McGowan organised petition and recieved apology from Facebook
A MAN from Glasgow who tried to log-in to Facebook using the same Gaelic name he had been signing in with for four years, Gabhan Mac A Ghobhainn, was told he would be banned unless he got a “proper” name, before starting a petition and receiving an apology from the social media company.
Facebook had told Gavin McGowan: “We don’t believe your name is your real name and unless you submit one that is acceptable to Facebook we will close your account.”
McGowan responded by organising a petition which quickly attracted 2,000 signatories.
Facebook apologised, saying: “We accidentally requested you to change your name. This was a mistake, and we sincerely apologise for this error.
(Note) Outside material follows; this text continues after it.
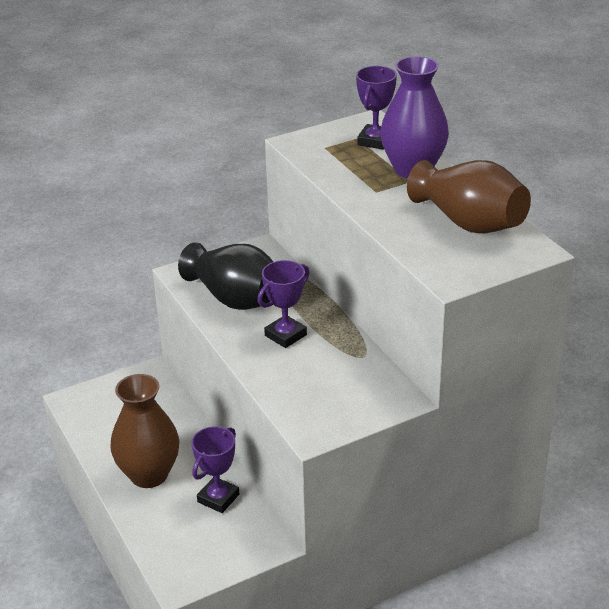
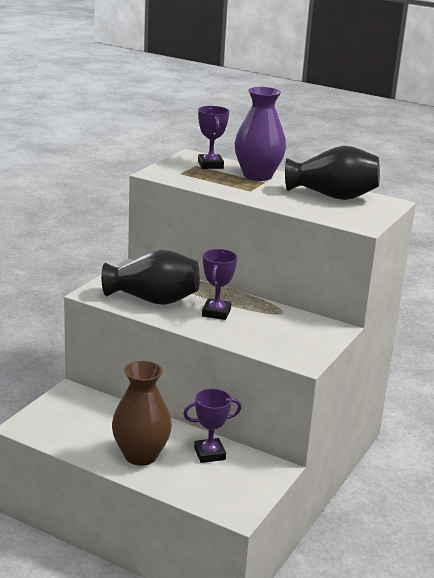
camera: 35 degrees left, 10 degrees down
purple trophy [192,426,239,513] -> purple trophy turned 75 degrees clockwise [183,389,241,463]
brown vase [407,160,531,233] -> black vase [285,146,380,200]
We’ve corrected your name, and you should now be able to see it now.”
However, Scottish Gaelic is still not recognised as a language by Facebook, and the company’s software is understood to reject Gaelic names because of the capital letters and apostrophes in them, as they try to crack down on fake and joke accounts.
McGowan and his wife both learnt Gaelic out of interest, and are now fluent in it.
He told The Herald: “There is an Irish Gaelic version on Facebook – there just isn’t a Scottish one.
“Scottish Gaelic names are apparently unacceptable.”
Eilidh Scammell, project manager for Ainmean-Aite na h-Alba (Gaelic Place-Names of Scotland), said: “I think Facebook should recognise Scottish Gaelic.
“There are 58,000 speakers here and another 10,000 or so abroad. It is a minority language, but not so much as others. I think it is just ignorance – they don’t realise.”